“Programlanabilir RNA düzenlenmesi için endojen ADAR’ın (RNA’ya has adenosin deaminaz 1 (ADAR1) isimli bir protein yapmak için talimatlar sağlar) güçlendirilmesi” halinde lisanımıza çevirebileceğimiz LEAPER teknolojisi, CRISPR-Cas 9 sisteminin bilakis doğal olan proteinlerini kullanarak direk olarak DNA’yı değiştirmiyor. Münasebetiyle yeni teknolojide kalıtsal değişiklikler meydana gelmesi kelam konusu değil. Araştırma takımında misyonlu bilim insanı Zhou Zhuo’ya nazaran LEAPER hem çok hassas hem de CRISPR’a kıyasla çok daha inançlı.

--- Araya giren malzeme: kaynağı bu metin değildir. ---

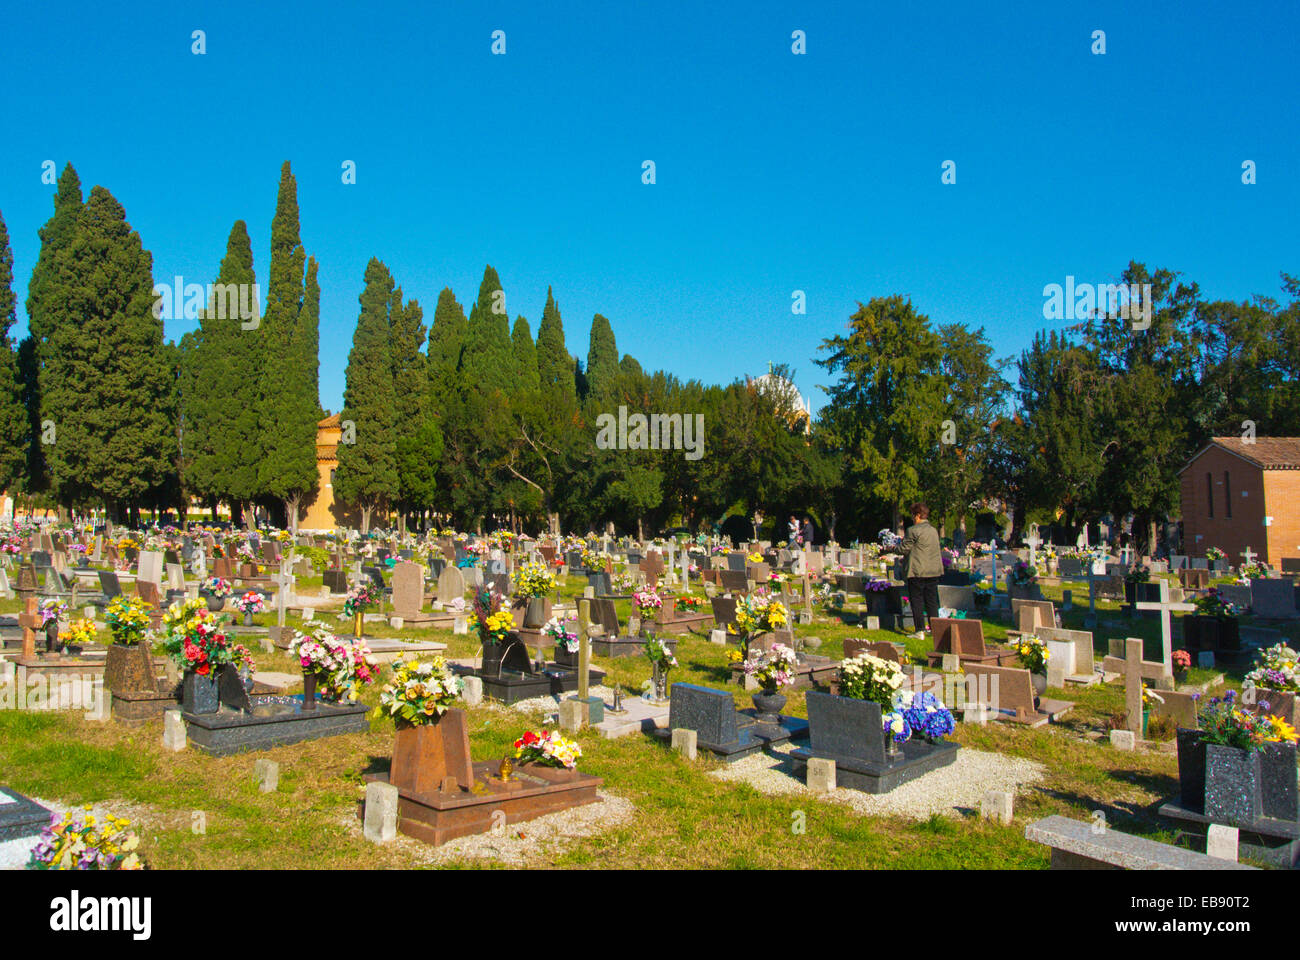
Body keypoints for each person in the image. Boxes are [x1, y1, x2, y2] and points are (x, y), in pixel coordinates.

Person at [900, 502, 942, 639]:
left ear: (918, 515)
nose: (912, 518)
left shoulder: (913, 530)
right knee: (931, 601)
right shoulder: (933, 530)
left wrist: (891, 548)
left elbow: (904, 549)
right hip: (933, 571)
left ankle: (919, 630)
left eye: (913, 515)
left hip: (918, 571)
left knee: (917, 600)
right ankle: (935, 629)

Hurler sendromundan muzdarip insanlardan alınan hücrelerde denenen yeni prosedürün, hücre RNA’larının uğradığı mutasyonu değerli bir oranda azalttığı görülmüş. Zhou, testlerin sıçanlar üzerinde yapılmaya devam edildiğini de ayrıyeten belirtmiş.
Henüz emekleme evresinde olan LEAPER’ın CRISPR metodunu tahtından edip edemeyeceğini bilemesek de yeni prosedürün, kalıtsal değişiklikler oluşturmadan hastalıkları tedavi edebileceğini argüman etmesinin dikkat alımlı olduğunu rahatlıkla söyleyebiliriz.